Noch viel cooler ist aber, dass man über simple technische Mittel einen vorgefertigten System-Prompt in ChatAI injecten kann. Und warum ist das so cool? Darüber lassen sich sogenannte “Personas” aufbauen, die eine spezielle Rolle einnehmen, um dann zum Beispiel als Interviewpartner dienen zu können (also ziemlich genau das, was beim NEXSTVENTURE benötigt wird).

Da wir aber eine möglichst niedrigschwellige Lösung für die Studierenden haben wollten und keine “hier, fülle dieses JSON-Format korrekt aus, steuer alle Sonderzeichen aus und füge es dann anschließend sauber in die URL deines Browsers ein”-Anweisung, setzte ich mich zusammen mit Claude (meinem virtuellen Kollegen) an die Entwicklung einer Web-App, die diesen Prozess verschlanken kann. Das Ergebnis war der “KITE Persona Generator” (persona.kite-hsh.de).
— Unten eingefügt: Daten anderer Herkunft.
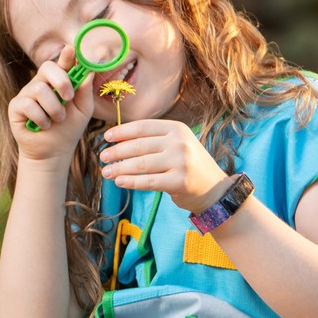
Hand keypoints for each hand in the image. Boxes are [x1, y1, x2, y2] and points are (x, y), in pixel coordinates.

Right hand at [8, 45, 93, 160]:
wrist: (54, 152)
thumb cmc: (68, 129)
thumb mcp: (83, 110)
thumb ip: (86, 91)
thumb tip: (88, 71)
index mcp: (58, 81)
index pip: (62, 63)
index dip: (66, 56)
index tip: (71, 50)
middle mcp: (41, 84)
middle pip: (47, 67)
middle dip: (61, 80)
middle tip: (69, 97)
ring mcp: (27, 94)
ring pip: (39, 88)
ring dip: (53, 107)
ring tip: (57, 119)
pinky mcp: (16, 107)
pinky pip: (28, 104)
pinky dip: (40, 117)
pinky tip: (44, 125)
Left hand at [100, 120, 230, 212]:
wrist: (215, 189)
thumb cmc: (189, 166)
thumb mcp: (176, 146)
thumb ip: (153, 141)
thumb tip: (119, 141)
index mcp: (177, 129)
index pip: (143, 127)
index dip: (122, 131)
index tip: (106, 137)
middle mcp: (179, 142)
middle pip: (139, 145)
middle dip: (117, 151)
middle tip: (103, 157)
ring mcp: (180, 162)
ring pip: (141, 164)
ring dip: (119, 168)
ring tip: (106, 172)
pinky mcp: (179, 182)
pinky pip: (148, 182)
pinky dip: (131, 182)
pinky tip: (119, 181)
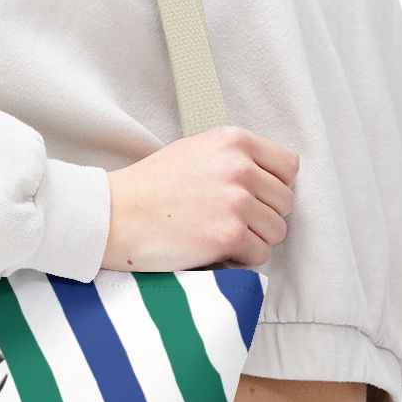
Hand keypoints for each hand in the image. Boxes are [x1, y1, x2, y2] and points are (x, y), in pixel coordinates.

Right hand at [103, 126, 297, 271]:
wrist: (113, 215)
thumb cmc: (149, 187)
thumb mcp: (195, 151)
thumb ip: (234, 159)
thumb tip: (272, 180)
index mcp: (233, 140)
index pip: (288, 166)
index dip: (273, 187)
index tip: (252, 198)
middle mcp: (240, 166)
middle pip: (285, 202)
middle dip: (262, 217)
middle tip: (227, 222)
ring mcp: (236, 201)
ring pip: (276, 231)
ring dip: (252, 240)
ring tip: (217, 236)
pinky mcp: (229, 234)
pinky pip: (259, 255)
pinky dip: (239, 261)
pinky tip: (211, 251)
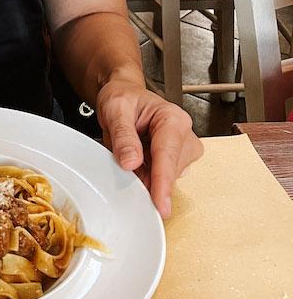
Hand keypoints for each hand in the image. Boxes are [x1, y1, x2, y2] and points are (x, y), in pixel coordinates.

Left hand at [94, 75, 202, 217]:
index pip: (168, 156)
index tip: (161, 205)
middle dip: (146, 176)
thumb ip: (123, 136)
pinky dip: (146, 175)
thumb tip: (131, 163)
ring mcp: (183, 148)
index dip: (163, 183)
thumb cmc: (122, 96)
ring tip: (130, 151)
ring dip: (146, 175)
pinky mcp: (177, 159)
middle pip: (169, 170)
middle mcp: (184, 133)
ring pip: (166, 177)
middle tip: (122, 157)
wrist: (123, 93)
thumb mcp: (114, 109)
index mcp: (172, 118)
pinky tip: (137, 159)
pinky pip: (161, 178)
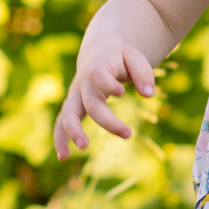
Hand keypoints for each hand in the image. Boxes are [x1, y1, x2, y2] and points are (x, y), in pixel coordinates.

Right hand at [53, 33, 157, 157]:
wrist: (98, 52)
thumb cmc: (120, 58)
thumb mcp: (135, 58)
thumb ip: (143, 73)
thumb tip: (148, 94)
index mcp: (98, 67)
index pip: (98, 75)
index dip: (108, 84)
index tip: (121, 92)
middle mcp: (83, 83)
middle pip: (90, 103)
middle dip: (107, 120)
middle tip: (128, 134)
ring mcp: (75, 95)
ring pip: (68, 113)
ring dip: (73, 131)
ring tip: (83, 147)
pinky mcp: (72, 106)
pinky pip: (61, 123)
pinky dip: (60, 139)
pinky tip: (62, 157)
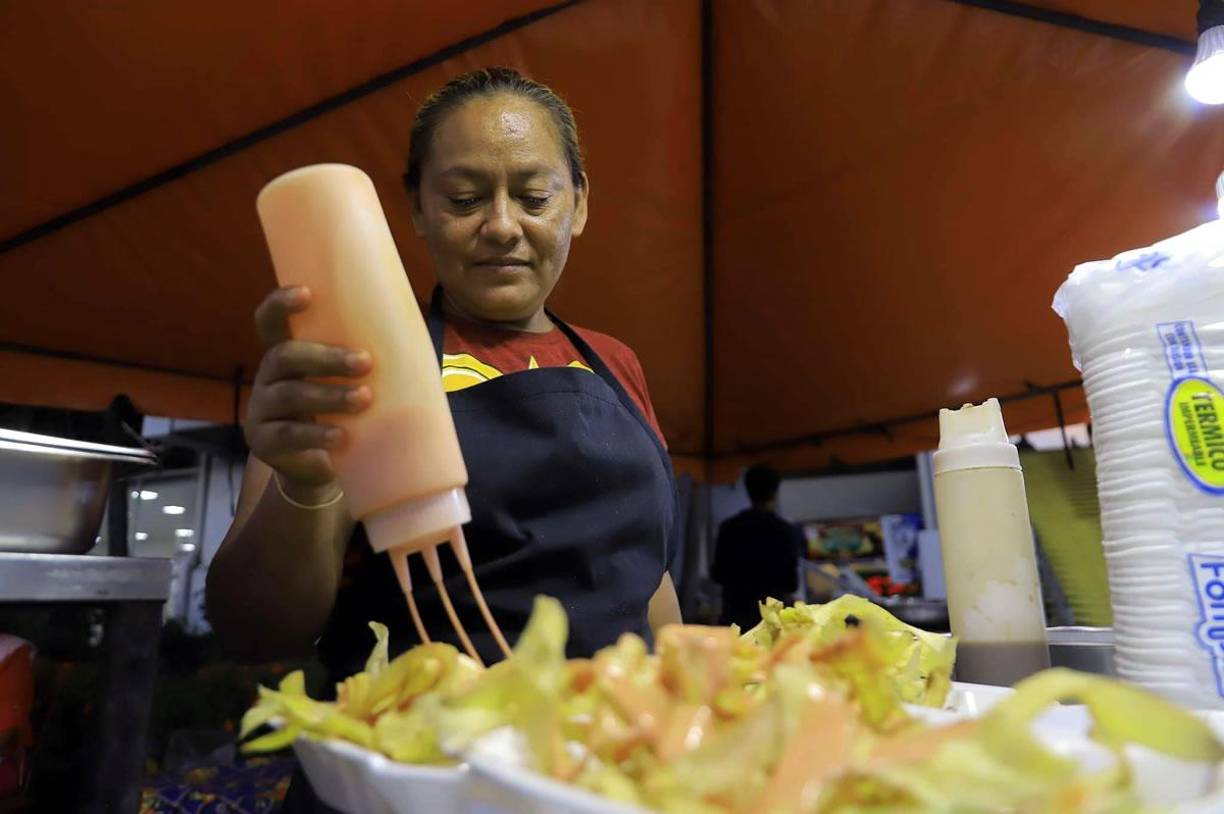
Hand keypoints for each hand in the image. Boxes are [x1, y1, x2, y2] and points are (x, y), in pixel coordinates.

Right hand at [245, 286, 372, 494]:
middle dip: (326, 357)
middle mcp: (268, 376)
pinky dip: (317, 434)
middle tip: (365, 362)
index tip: (307, 293)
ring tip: (363, 399)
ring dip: (329, 395)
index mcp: (286, 354)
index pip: (270, 321)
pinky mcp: (264, 442)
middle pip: (285, 356)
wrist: (324, 468)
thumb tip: (410, 336)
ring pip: (289, 394)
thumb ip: (362, 361)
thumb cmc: (344, 414)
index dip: (281, 304)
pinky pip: (288, 434)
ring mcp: (262, 409)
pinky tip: (341, 435)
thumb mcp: (348, 383)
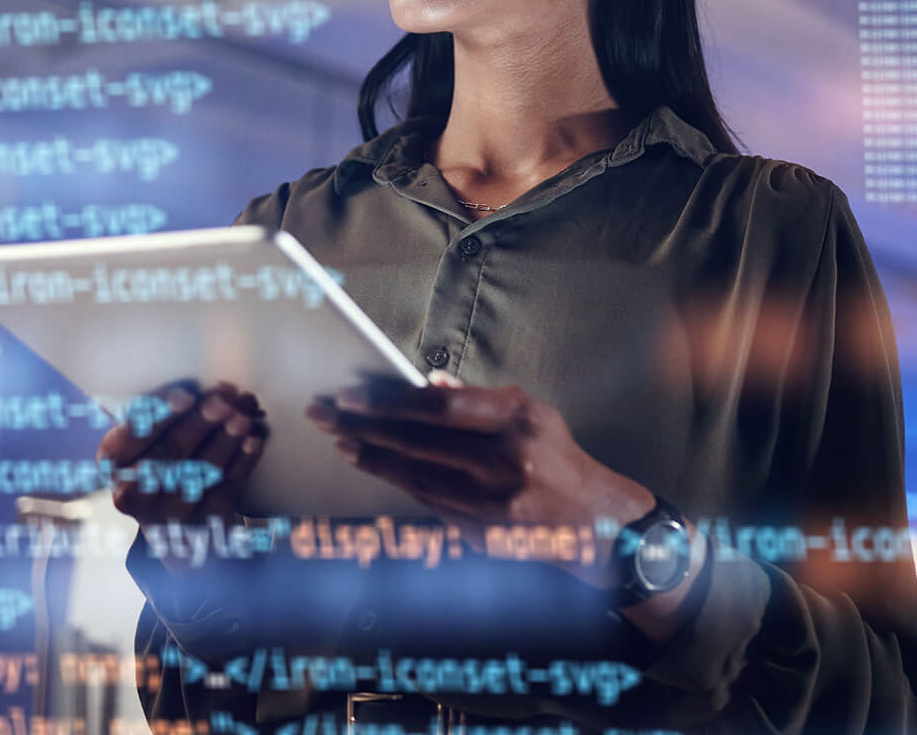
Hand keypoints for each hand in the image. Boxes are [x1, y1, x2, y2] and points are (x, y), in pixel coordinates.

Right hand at [98, 380, 267, 571]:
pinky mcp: (201, 525)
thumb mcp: (150, 437)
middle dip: (200, 423)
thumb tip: (201, 386)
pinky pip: (224, 490)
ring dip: (225, 440)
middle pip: (169, 453)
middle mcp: (132, 492)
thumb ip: (166, 411)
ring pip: (199, 472)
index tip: (187, 397)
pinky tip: (253, 441)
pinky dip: (241, 462)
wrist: (177, 522)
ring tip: (243, 417)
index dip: (159, 416)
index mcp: (113, 461)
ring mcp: (167, 513)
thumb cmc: (163, 460)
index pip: (131, 437)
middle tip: (223, 402)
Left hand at [303, 373, 654, 589]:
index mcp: (517, 423)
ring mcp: (489, 503)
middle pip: (417, 443)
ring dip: (371, 457)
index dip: (389, 402)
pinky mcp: (479, 531)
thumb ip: (480, 398)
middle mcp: (502, 463)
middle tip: (325, 414)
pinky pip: (426, 502)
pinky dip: (396, 482)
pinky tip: (373, 465)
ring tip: (340, 440)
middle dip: (364, 427)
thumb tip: (429, 384)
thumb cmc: (556, 456)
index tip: (352, 395)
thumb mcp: (532, 413)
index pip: (439, 410)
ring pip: (413, 476)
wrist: (591, 520)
Nach einigen Iterationen des Tools war ich zufrieden und widmete mich der Vorbereitung der Präsentation, die mein Kollege Gunnar und ich halten sollten (diese Bitte wurde etwas “später” im Prozess an uns herangetragen, da kann man einfach nicht nein sagen, und Bock hatte ich irgendwie auch drauf).

Die Präsentation (übrigens wieder auf Englisch, aber das Aufwärmen meiner Sprachpraxis vor ein paar Wochen beim Besuch der Delegation aus Israel hat sich ausgezahlt) drehte sich um System-Prompting, Role-Prompting, die Limitationen von LLM-Personas und die Vorstellung des Tools.

Nach unserer Präsentation konnten die Studierenden ihre eigenen, auf ihre Geschäftsidee zugeschnittenen virtuellen Interviewpartner prompten, über die Web-App zum Leben erwecken und damit ihren Problem-Solution-Fit prüfen (also die Frage, ob das Problem der Zielgruppe wirklich existiert, bevor Zeit in eine Lösung gesteckt wird).

Nach dem Vortrag und in dem Wissen, dass das Tool so funktioniert hat, wie es sollte, verabschiedete ich mich ins wohlverdiente Wochenende. Ich muss gestehen, auf dem Heimweg konnte ich mir ein Lächeln kaum verkneifen. Was für eine coole Erfahrung.